Même s’ils prétendent le contraire, les géants du tabac ont imaginé toutes sortes de stratégies pour séduire les plus jeunes. Comme le révèle un document interne de la société RJReynolds : tout doit être fait pour atteindre les 14-24 ans ! Et même préparer les plus petits. Le personnage Joe Camel, un dromadaire très cool coiffé d’une casquette, n’était-il pas dans les années 80 aussi populaire chez les petits Américains que Mickey ? En France, la distribution de briquets, de cigarettes gratuites, de paquets collectors, de tee-shirts et autres produits dérivés, longtemps tolérée, a fini par être interdite, de même que la commercialisation de paquets enfants (dix cigarettes) et le sponsoring de soirées dans les discothèques. À quand la prochaine offensive ?

Dépendance garantie

Les additifs, qui peuvent représenter de 15 % à 20 % du poids d’une cigarette, ne sont pas seulement là pour en améliorer le goût.

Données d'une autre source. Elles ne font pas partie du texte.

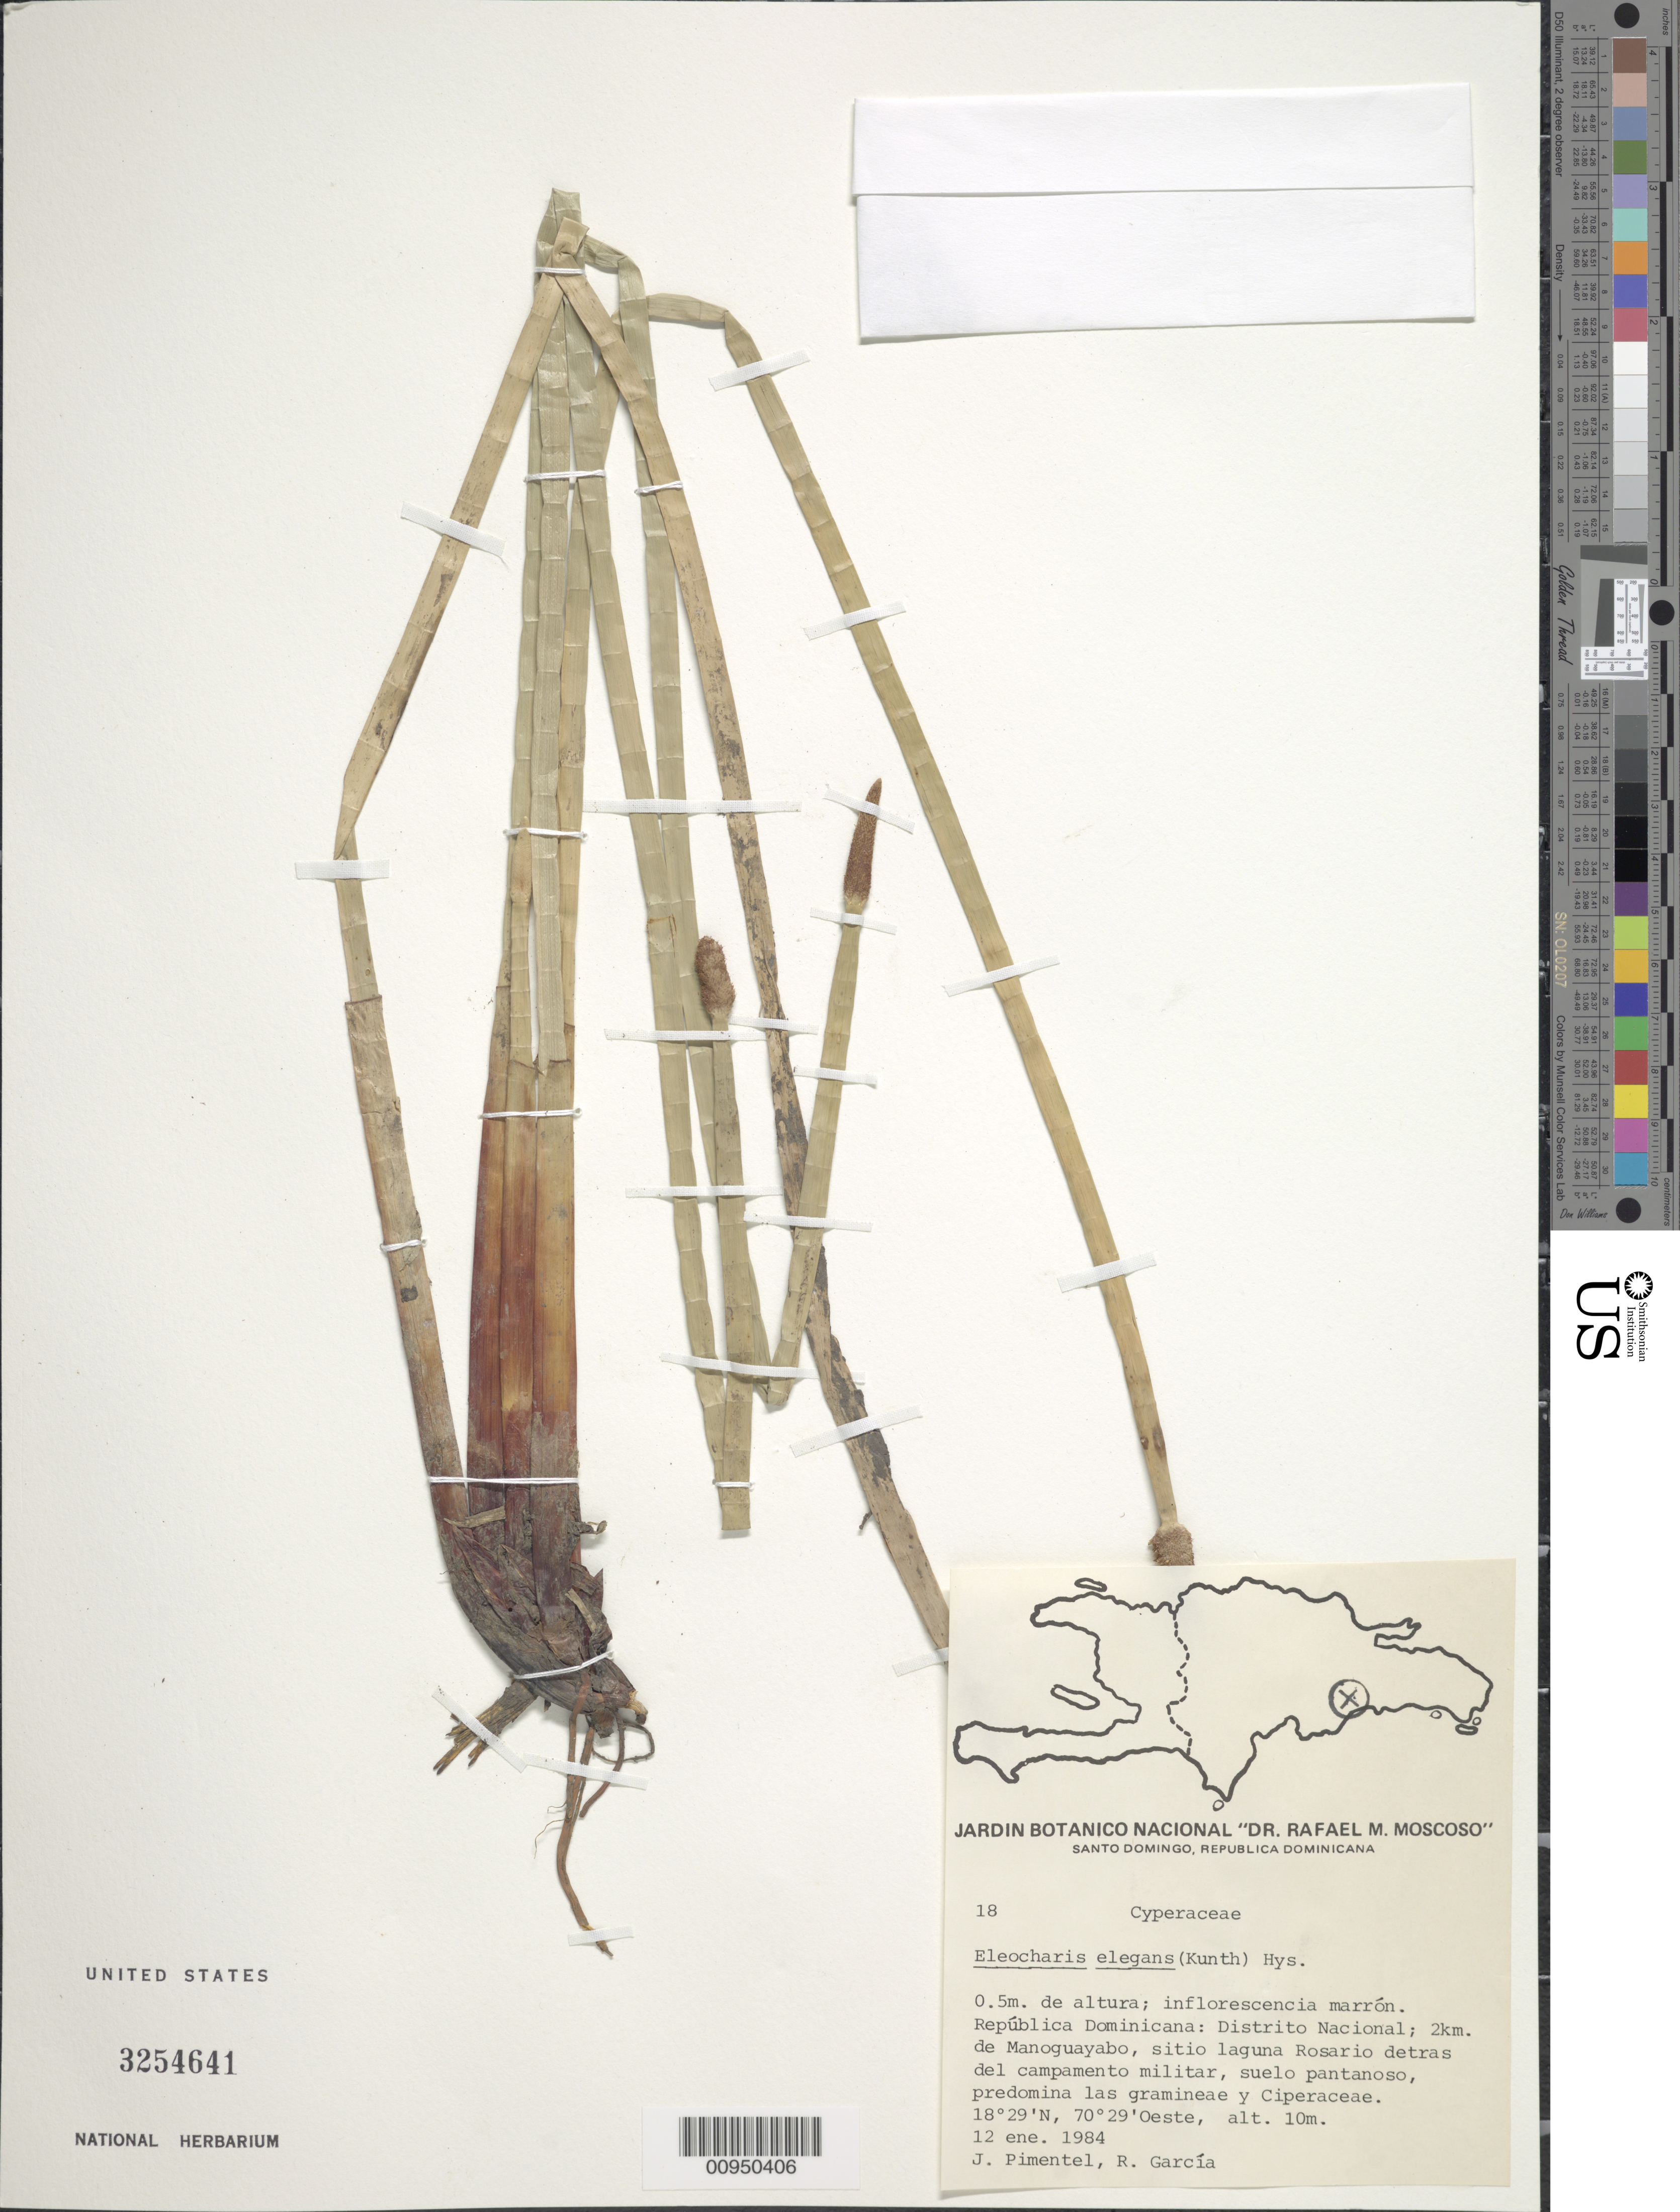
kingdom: Plantae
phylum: Tracheophyta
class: Liliopsida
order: Poales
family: Cyperaceae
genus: Eleocharis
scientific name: Eleocharis elegans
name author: (Kunth) Roem. & Schult.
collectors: J. Pimentel & R. G. García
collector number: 18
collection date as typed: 12 Jan 1984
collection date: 1984-01-12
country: Dominican Republic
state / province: Distrito Nacional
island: Hispaniola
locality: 2 km de Manoguayabo, sitio laguna Rosario detras del campamento militar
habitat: Suelo pantanoso, predomina las gramineae y Ciperaceae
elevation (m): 10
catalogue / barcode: US 3254641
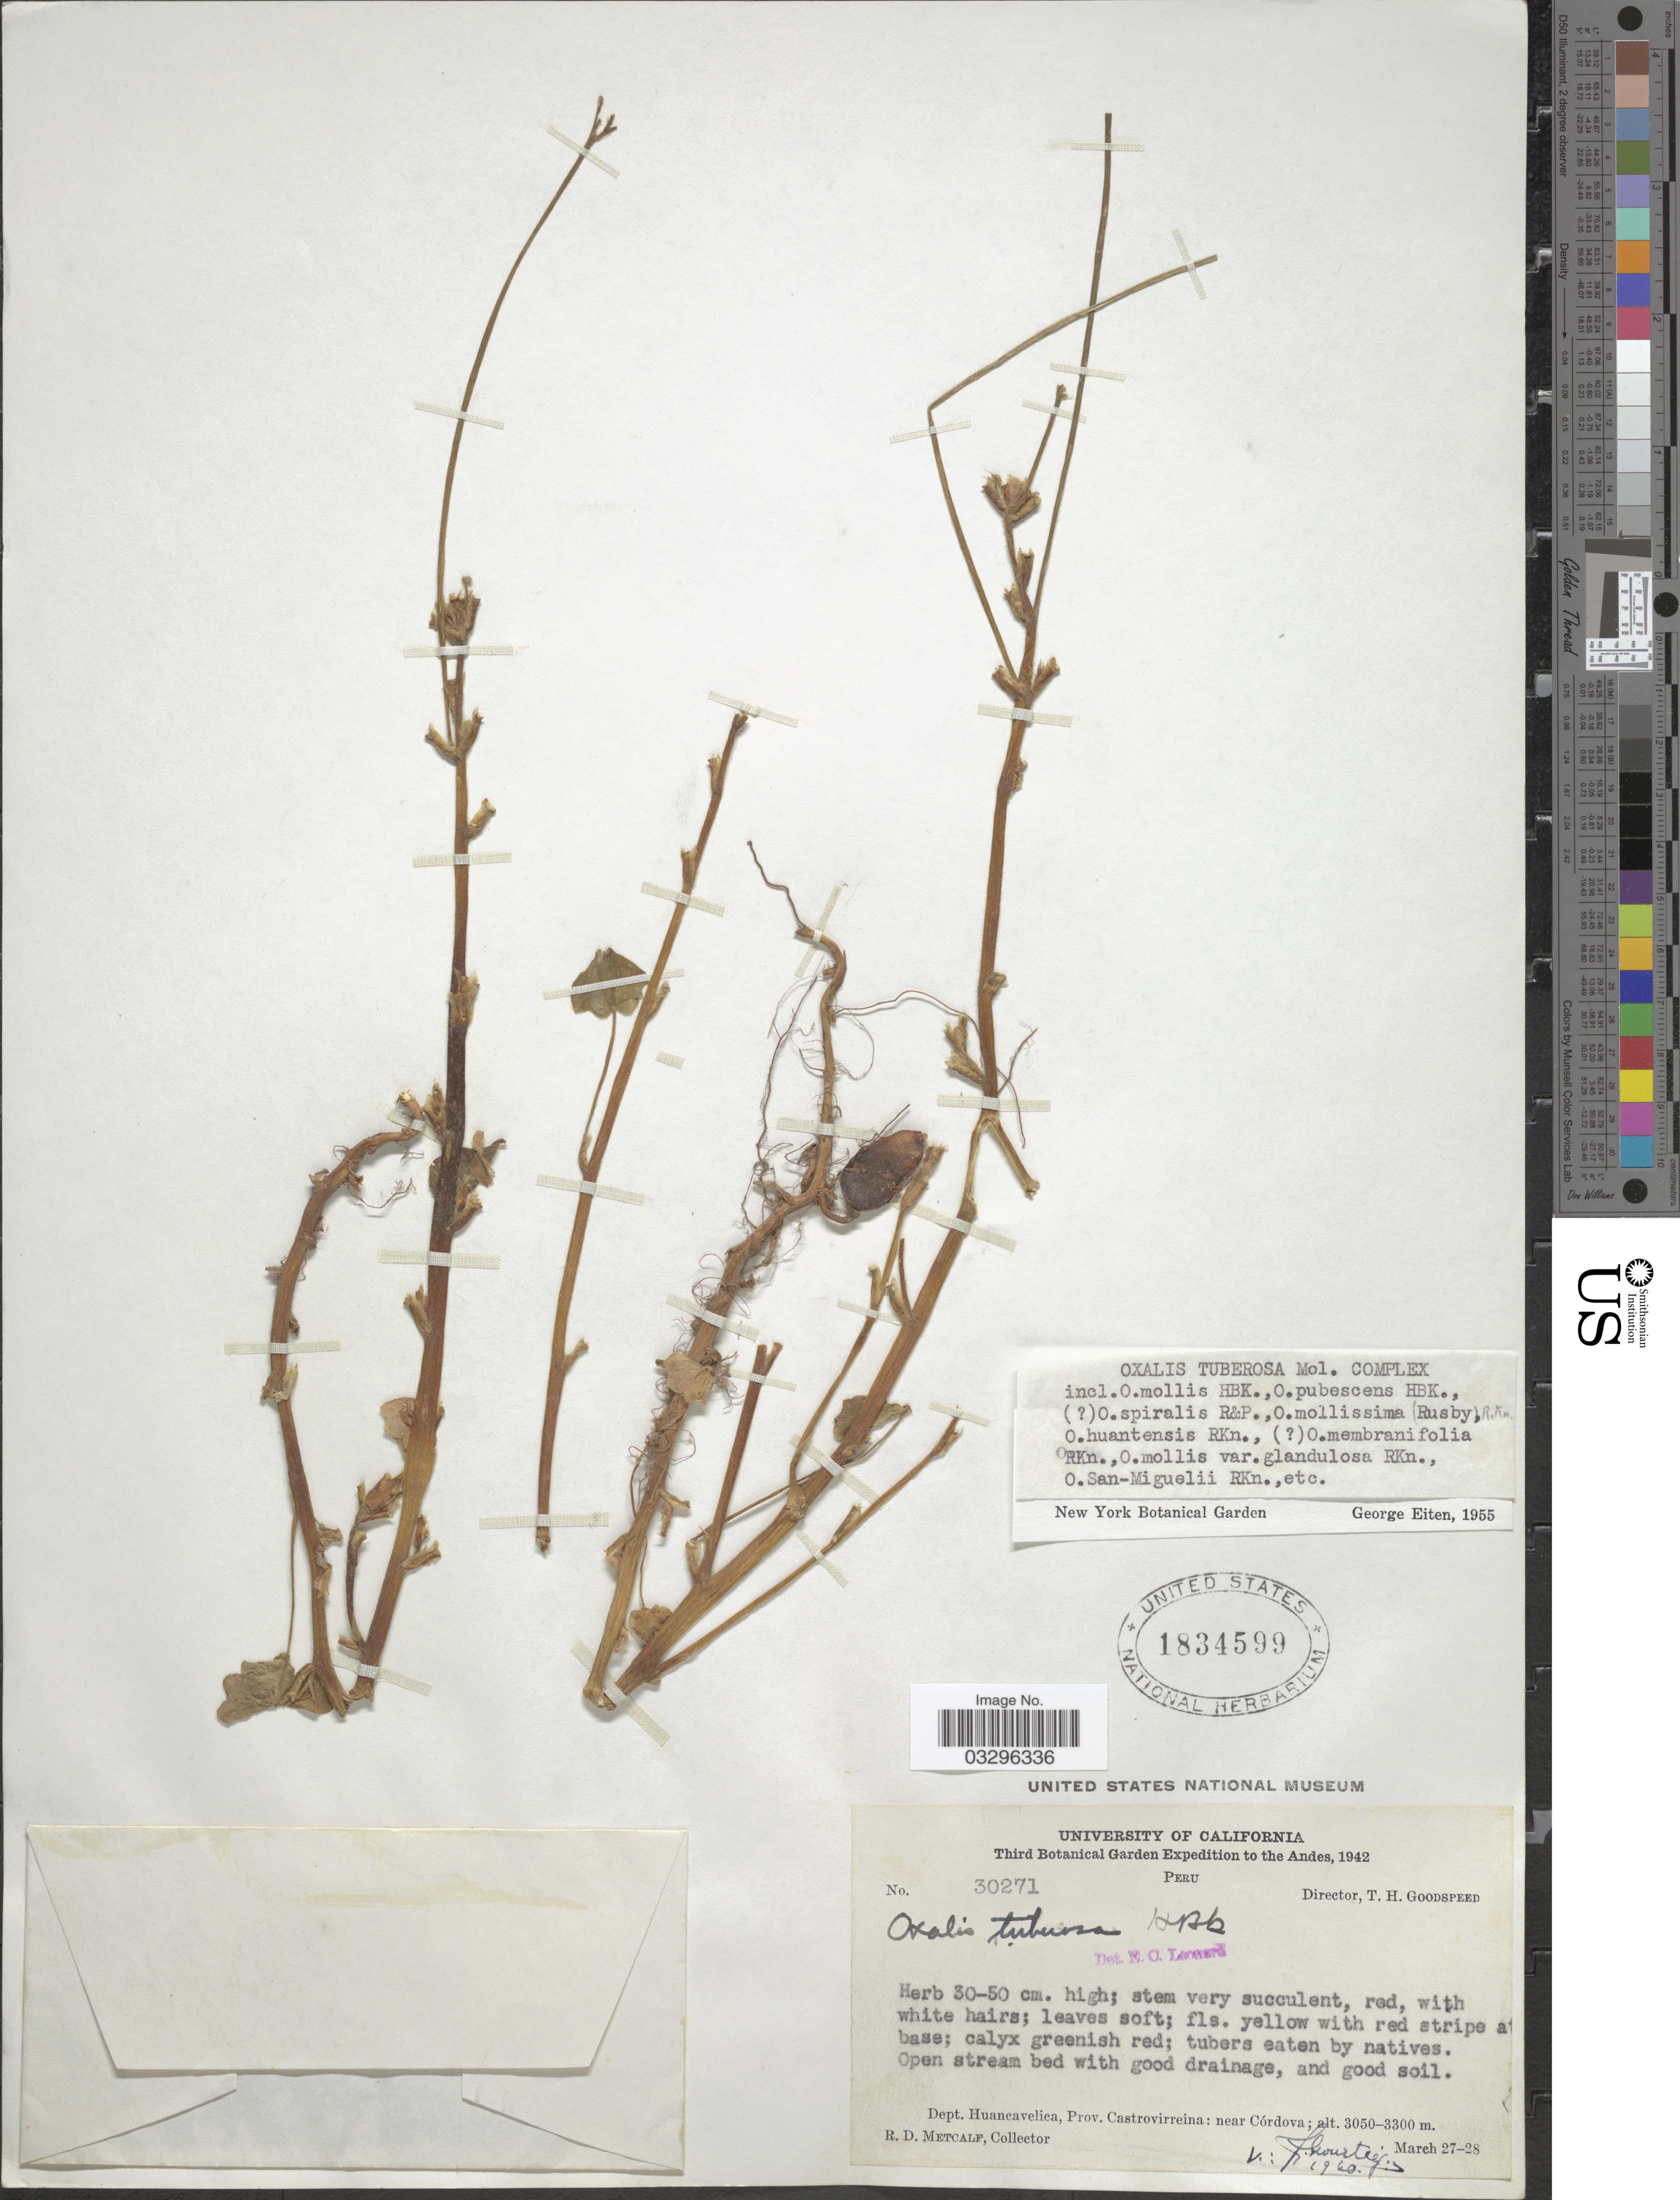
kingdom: Plantae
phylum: Tracheophyta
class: Magnoliopsida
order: Oxalidales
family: Oxalidaceae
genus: Oxalis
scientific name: Oxalis tuberosa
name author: Molina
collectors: R. D. Metcalf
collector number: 30271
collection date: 1942-03-27/1942-03-28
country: Peru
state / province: Huancavelica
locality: The Andes. Dept. Huancavelica, Prov. Castrovirreina: near Córdova.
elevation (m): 3050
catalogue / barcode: US 1834599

L’ajout d’ammoniaque, par exemple, permet à la nicotine d’atteindre plus vite le cerveau et, finalement, d’augmenter la dépendance. Philip Morris, première firme à avoir trouvé le filon, a évidemment été suivie par la plupart de ses concurrents. Son interdiction demandée par de nombreux experts est en discussion au niveau européen. Autre adjuvant autorisé : la théobromine. Quand elle est inhalée, cette substance, naturellement présente dans le chocolat, a la particularité de dilater les bronches, diminuant ainsi l’irritation causée par la fumée et donnant même l’impression de respirer mieux en fumant. Futés, certains fabricants ont lancé des cigarettes sans additifs, laissant

croire qu’elles seraient moins nocives. Ce qui est faux, bien sûr.

Chiffres tronqués

Les taux de nicotine affichés sur les paquets, évalués à partir de tests faits sur des machines à fumer et de méthodes de mesure maison, sont bien en dessous de la réalité. Les bouffées d’un vrai fumeur sont en effet plus profondes, moins espacées et plus nombreuses que celles programmées sur les appareils, donc plus denses en nicotine.

Réseaux parallèles

Les deux ou trois cartouches rapportées de l’étranger par les particuliers sont une goutte d’eau dans l’océan du marché parallèle des cigarettes (en 2000, 30 % des cigarettes exportées ont disparu de la circulation). On sait en effet que la majeure partie du tabac de contrebande arrive par conteneurs entiers. Ce qui suppose une organisation parfaitement rodée et des alliances probables entre industriels du tabac et mafias internationales.